Jakarta, CNN Indonesia —
Institute for Essential Services Reform (IESR) mendesak percepatan penerapan transisi energi untuk menanggulangi dampak krisis iklim.
Direktur Eksekutif IESR Fabby Tumiwa mengatakan krisis iklim bukan lagi sekadar ancaman. Ia mengatakan krisis iklim Pernah terjadi nyata terjadi.
“Kita semua tahu mengapa perubahan ini mendesak, krisis iklim bukan lagi ancaman di depan mata, ia Pernah terjadi nyata dan kita bisa merasakan dampaknya,” ujar Fabby saat membuka Indonesia Energy Transition Dialogue 2025 di Hotel Pullman, Jakarta, Senin (6/10).
ADVERTISEMENT
SCROLL TO CONTINUE WITH CONTENT
Fabby mengatakan transisi energi Dianjurkan dilakukan bukan karena kehabisan bahan bakar fosil. Langkah ini Dianjurkan dilakukan karena bumi tidak lagi mampu menanggung akibat dari pembakarannya.
Untuk itulah, lebih dari 190 negara, termasuk Indonesia, berkomitmen menjaga kenaikan temperatur global di bawah 2 derajat. Komitmen itu dituang ke dalam Perjanjian Paris pada 2015.
Indonesia, sambungnya, Pernah terjadi menunjukkan keseriusannya sejak lama dalam transisi energi. Sejak KTT Bumi 1992 di Rio de Janeiro, Brazil, Indonesia Setiap Saat menjadi bagian aktif dari solusi iklim global.
Fondasi transisi energi Bahkan Pernah terjadi diletakkan di masa kepemimpinan Pemimpin Negara ke-6 Susilo Bambangan Yudhoyono (SBY).
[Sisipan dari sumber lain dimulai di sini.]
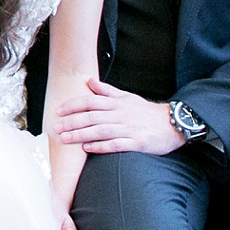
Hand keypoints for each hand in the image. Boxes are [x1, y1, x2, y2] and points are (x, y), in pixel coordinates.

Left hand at [53, 78, 185, 155]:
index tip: (58, 111)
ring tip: (65, 138)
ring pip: (101, 130)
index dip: (73, 105)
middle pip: (92, 116)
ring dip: (81, 134)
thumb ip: (107, 91)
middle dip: (72, 122)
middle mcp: (121, 114)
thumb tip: (89, 81)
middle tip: (56, 128)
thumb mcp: (127, 97)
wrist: (173, 123)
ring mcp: (129, 128)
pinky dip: (101, 146)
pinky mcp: (138, 142)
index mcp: (117, 103)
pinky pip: (116, 144)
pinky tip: (88, 148)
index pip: (90, 101)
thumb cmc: (146, 112)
Pemerintah mengaturnya lewat Peraturan Pemimpin Negara (Perpres) Nomor 61 Tahun 2011 tentang Rencana Aksi Nasional Penurunan Emisi Gas Rumah Kaca (RAN-GRK) .
“Dan melalui kebijakan-kebijakan seperti kebijakan energi nasional, saya ingat Perpres Nomor 5 Tahun 2006 yang kemudian menjadi dasar dari penyusunan kebijakan energi nasional,” ujarnya.
“Pak SBY menanam benih Kenyataannya untuk era energi bersih Indonesia dalam kebijakan-kebijakan sesudahnya. Ini Merupakan legacy yang menjadi tanggung jawab kita untuk dikembangkan,” ucap Fabby.